Räuberischer Erpressung nur vorgetäuscht

Überfall erfunden: Bub fliegt mit Lügengeschichte auf

München - Ein 15-Jähriger hat es mit der Wahrheit nicht ganz so ernst genommen: Er erzählte seiner Mutter, er sei ausgeraubt worden - die verständigte die Polizei. Jetzt stellt sich heraus: Der Bub hat gelogen.

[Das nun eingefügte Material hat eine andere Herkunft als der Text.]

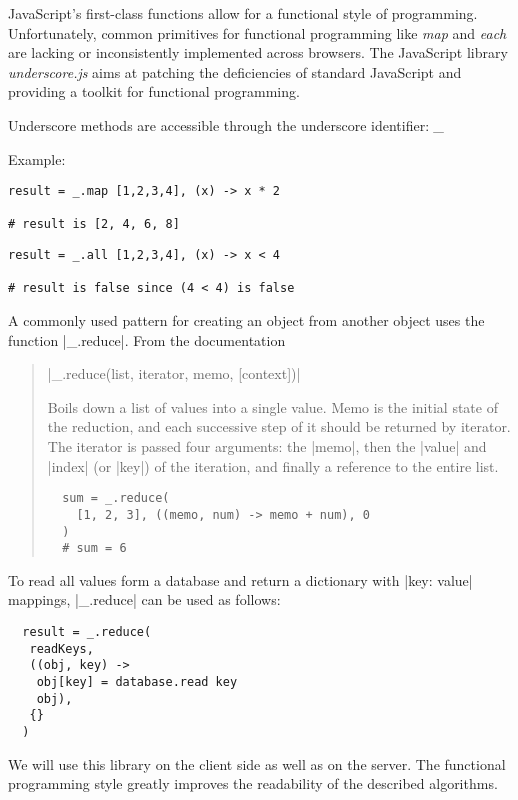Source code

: JavaScript's first-class functions allow for a functional style of programming.
Unfortunately, common primitives for functional programming like \emph{map} and
\emph{each} are lacking or inconsistently implemented across browsers. The
JavaScript library \emph{underscore.js} aims at patching the deficiencies of
standard JavaScript and providing a toolkit for functional programming.

Underscore methods are accessible through the underscore identifier: \emph{\_}

Example:

\begin{verbatim}
result = _.map [1,2,3,4], (x) -> x * 2

# result is [2, 4, 6, 8]
\end{verbatim}

\begin{verbatim}
result = _.all [1,2,3,4], (x) -> x < 4

# result is false since (4 < 4) is false
\end{verbatim}

A commonly used pattern for creating an object from another object uses the
function |_.reduce|. From the documentation

\begin{quote}
 |_.reduce(list, iterator, memo, [context])|

 Boils down a list of values into a single value. Memo is the initial state of
 the reduction, and each successive step of it should be returned by iterator.
 The iterator is passed four arguments: the |memo|, then the |value| and |index|
 (or |key|) of the iteration, and finally a reference to the entire list.

 \begin{verbatim}
  sum = _.reduce(
    [1, 2, 3], ((memo, num) -> memo + num), 0
  )
  # sum = 6
 \end{verbatim}
\end{quote}

To read all values form a database and return a dictionary with |key: value|
mappings, |_.reduce| can be used as follows:

\begin{verbatim}
  result = _.reduce(
   readKeys,
   ((obj, key) ->
    obj[key] = database.read key
    obj),
   {}
  )
\end{verbatim}

We will use this library on the client side as well as on the server. The
functional programming style greatly improves the readability of the described
algorithms.

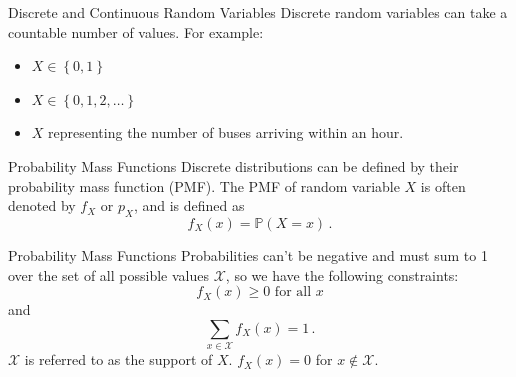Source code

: \documentclass[10pt]{beamer}
\begin{document}
\begin{frame}[fragile]{Discrete and Continuous Random Variables}
Discrete random variables can take a countable number of values. For example:
\begin{itemize}
    \item \(X \in \left\{0, 1\right\}\)
    \item \(X \in \left\{0, 1, 2, \dots\right\}\)
    \item \(X\) representing the number of buses arriving within an hour.
\end{itemize}

\end{frame}

\begin{frame}[fragile]{Probability Mass Functions}
Discrete distributions can be defined by their probability mass function (PMF). The PMF of random variable \(X\) is often denoted by \(f_X\) or \(p_X\), and is defined as
\begin{equation*}
    f_X\left(x\right) = \mathbb{P}\left(X = x\right)\,.
\end{equation*}
\end{frame}

\begin{frame}[fragile]{Probability Mass Functions}
Probabilities can't be negative and must sum to 1 over the set of all possible values \(\mathcal{X}\), so we have the following constraints:
\begin{equation*}
    f_X\left(x\right) \geq 0 \text{ for all } x
\end{equation*}
and
\begin{equation*}
    \sum_{x \in \mathcal{X}} f_X\left(x\right) = 1\,.
\end{equation*}
\(\mathcal{X}\) is referred to as the support of \(X\). \(f_X\left(x\right) = 0\) for \(x \notin \mathcal{X}\).
\end{frame}
\end{document}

Am Samstag gegen 23 Uhr war ein 15-jähriger Schüler aus München zu Besuch bei einem Freund, anschließend lief er nach Hause. An der Abzweigung von der Daglfinger Straße zur Brombergerstraße wurde er nach eigenen Angaben von zwei Männern ausgeraubt. Die Täter hätten ihn angesprochen und gezwungen, seine Wertgegenstände herzugeben, so der Jugendliche. Doch jetzt stellt sich heraus: Die Angaben des Buben sind falsch.

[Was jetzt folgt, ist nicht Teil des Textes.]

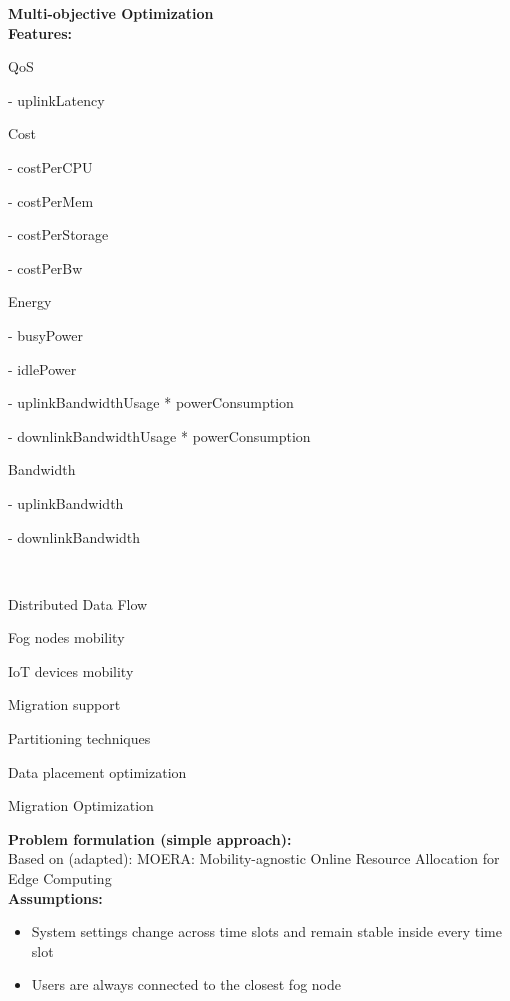 \documentclass{article}
\begin{document}
\newcommand{\SubItem}[1]{
    {\setlength\itemindent{15pt} \item[-] #1}
}

\noindent\textbf{Multi-objective Optimization}\\[12pt]

\noindent\textbf{Features:}\\[6pt]
\begin{itemize}
\item QoS
    \SubItem{uplinkLatency}
\item Cost
    \SubItem{costPerCPU}
    \SubItem{costPerMem}
    \SubItem{costPerStorage}
    \SubItem{costPerBw}
\item Energy
    \SubItem{busyPower}
    \SubItem{idlePower}
    \SubItem{uplinkBandwidthUsage * powerConsumption}
    \SubItem{downlinkBandwidthUsage * powerConsumption}
\item Bandwidth
    \SubItem{uplinkBandwidth}
    \SubItem{downlinkBandwidth}\\[12pt]
    
\item Distributed Data Flow
\item Fog nodes mobility
\item IoT devices mobility
\item Migration support
\item Partitioning techniques
\item Data placement optimization
\item Migration Optimization
\end{itemize}
\pagebreak

\noindent\textbf{Problem formulation (simple approach):}\\[6pt]
Based on (adapted): MOERA: Mobility-agnostic Online Resource Allocation for Edge Computing\\[12pt]
\noindent\textbf{Assumptions:}\\[6pt]
\begin{itemize}
    \item System settings change across time slots and remain stable inside every time slot
    \item Users are always connected to the closest fog node
\end{itemize}
\end{document}
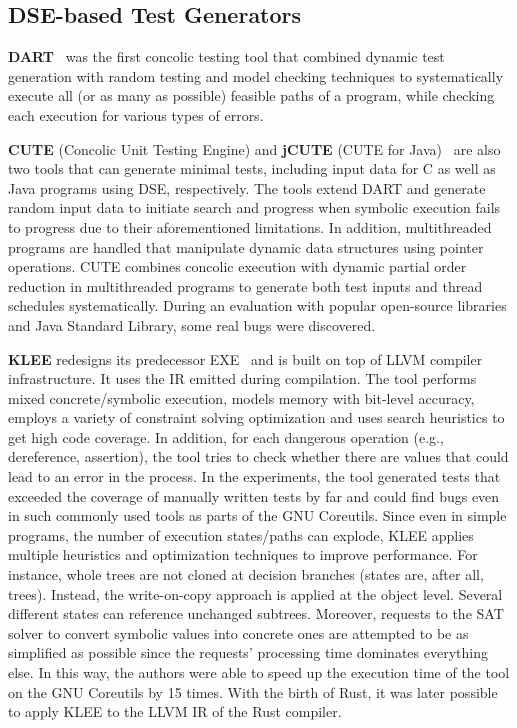 \documentclass{article}
\begin{document}
\subsection{DSE-based Test Generators}
\textbf{DART}~\cite{Godefroid_2005} was the first concolic testing tool that combined dynamic test generation with random testing and model checking techniques to systematically execute all (or as many as possible) feasible paths of a program, while checking each execution for various types of errors.


\textbf{CUTE} (Concolic Unit Testing Engine) and \textbf{jCUTE} (CUTE for Java)~\cite{Sen2006} are also two tools that can generate minimal tests, including input data for C as well as Java programs using \ac{DSE}, respectively. The tools extend DART and generate random input data to initiate search and progress when symbolic execution fails to progress due to their aforementioned limitations. In addition, multithreaded programs are handled that manipulate dynamic data structures using pointer operations. CUTE combines concolic execution with dynamic partial order reduction in multithreaded programs to generate both test inputs and thread schedules systematically. During an evaluation with popular open-source libraries and Java Standard Library, some real bugs were discovered.


\textbf{KLEE} redesigns its predecessor EXE~\cite{Cadar2008} and is built on top of LLVM compiler infrastructure. It uses the \ac{IR} emitted during compilation. The tool performs mixed concrete/symbolic execution, models memory with bit-level accuracy, employs a variety of constraint solving optimization and uses search heuristics to get high code coverage. In addition, for each dangerous operation (e.g., dereference, assertion), the tool tries to check whether there are values that could lead to an error in the process. In the experiments, the tool generated tests that exceeded the coverage of manually written tests by far and could find bugs even in such commonly used tools as parts of the GNU Coreutils. Since even in simple programs, the number of execution states/paths can explode, KLEE applies multiple heuristics and optimization techniques to improve performance. For instance, whole trees are not cloned at decision branches (states are, after all, trees). Instead, the write-on-copy approach is applied at the object level. Several different states can reference unchanged subtrees. Moreover, requests to the SAT solver to convert symbolic values into concrete ones are attempted to be as simplified as possible since the requests' processing time dominates everything else. In this way, the authors were able to speed up the execution time of the tool on the GNU Coreutils by 15 times. With the birth of Rust, it was later possible to apply KLEE to the LLVM IR of the Rust compiler.
\end{document}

Im Zuge der Polizeiermittlungen wurden der 15-Jährige und seine Mutter von den Beamten explizit auf die Rechte und Pflichten eines Zeugen und auch auf die daraus resultierenden Folgen hingewiesen. Kurze Zeit später meldete sich die Mutter des Schülers und teilte mit, dass der Sachverhalt so nicht stattgefunden habe. Es kam heraus, dass der Schüler seinen Turnbeutel mit dem Geldbeutel und dem Handy in Wahrheit an einer Tramhaltestelle vergessen hatte. Als er noch einmal dorthin zurückgefahren ist, war zwar der Beutel noch vor Ort, Handy und Geldbeutel fehlten allerdings.

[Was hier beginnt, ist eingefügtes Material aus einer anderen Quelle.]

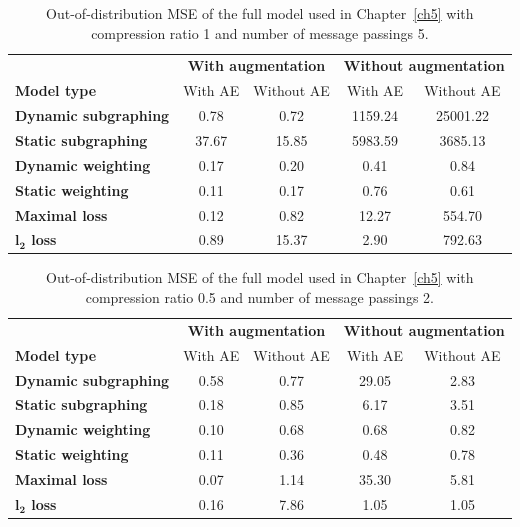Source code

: \begin{appendices}
\begin{table}
\centering
\caption{Out-of-distribution MSE of the full model used in Chapter~\ref{ch5} with compression ratio 1 and number of message passings 5.}
\label{table_1_5}
\begin{tabular}{lcccc}
\toprule
 & \multicolumn{2}{c}{\textbf{With augmentation}} & \multicolumn{2}{c}{\textbf{Without augmentation}} \\
 \cmidrule{2-3} \cmidrule{4-5}
\textbf{Model type} & With AE & Without AE & With AE & Without AE \\
\midrule
\textbf{Dynamic subgraphing} & 0.78 & 0.72 & 1159.24 & 25001.22 \\
\textbf{Static subgraphing} & 37.67 & 15.85 & 5983.59 & 3685.13 \\
\textbf{Dynamic weighting} & 0.17 & 0.20 & 0.41 & 0.84 \\
\textbf{Static weighting} & 0.11 & 0.17 & 0.76 & 0.61 \\
\textbf{Maximal loss} & 0.12 & 0.82 & 12.27 & 554.70 \\
\textbf{$\boldsymbol{l_2}$ loss} & 0.89 & 15.37 & 2.90 & 792.63 \\
\bottomrule
\end{tabular}
\end{table}

\begin{table}
\centering
\caption{Out-of-distribution MSE of the full model used in Chapter~\ref{ch5} with compression ratio 0.5 and number of message passings 2.}
\label{table_0.5_2}
\begin{tabular}{lcccc}
\toprule
 & \multicolumn{2}{c}{\textbf{With augmentation}} & \multicolumn{2}{c}{\textbf{Without augmentation}} \\
 \cmidrule{2-3} \cmidrule{4-5}
\textbf{Model type} & With AE & Without AE & With AE & Without AE \\
\midrule
\textbf{Dynamic subgraphing} & 0.58 & 0.77 & 29.05 & 2.83 \\
\textbf{Static subgraphing} & 0.18 & 0.85 & 6.17 & 3.51 \\
\textbf{Dynamic weighting} & 0.10 & 0.68 & 0.68 & 0.82 \\
\textbf{Static weighting} & 0.11 & 0.36 & 0.48 & 0.78 \\
\textbf{Maximal loss} & 0.07 & 1.14 & 35.30 & 5.81 \\
\textbf{$\boldsymbol{l_2}$ loss} & 0.16 & 7.86 & 1.05 & 1.05 \\
\bottomrule
\end{tabular}
\end{table}


\end{appendices}

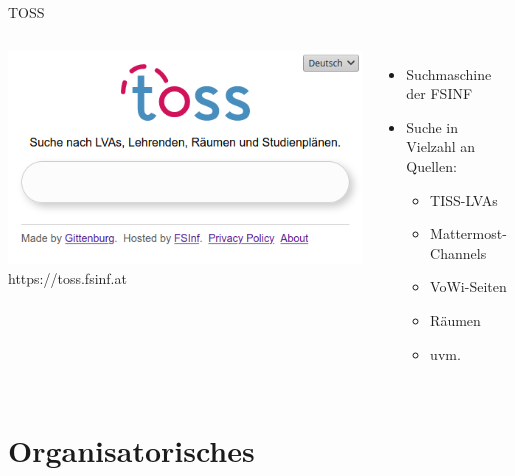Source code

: \documentclass{beamer}
\begin{document}
\begin{frame}{TOSS}
  \begin{columns}
      \centering
      \includegraphics[width=\textwidth]{toss.png}
      https://toss.fsinf.at
      \begin{itemize}
        \item Suchmaschine der FSINF
        \item Suche in Vielzahl an Quellen:
        \begin{itemize}
            \item TISS-LVAs
            \item Mattermost-Channels
            \item VoWi-Seiten
            \item Räumen
            \item uvm.
        \end{itemize}
      \end{itemize}
  \end{columns}
\end{frame}

\section{Organisatorisches}
\end{document}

Offenbar hatte der Schüler Angst vor den Konsequenzen und erfand auf dem Heimweg die Geschichte mit dem Raub. Als er diese seiner Mutter erzählte, verständigte sie unmittelbar die Polizei. Gegen den 15-Jährigen wurde inzwischen eine Anzeige wegen Vortäuschen einer Straftat erstellt.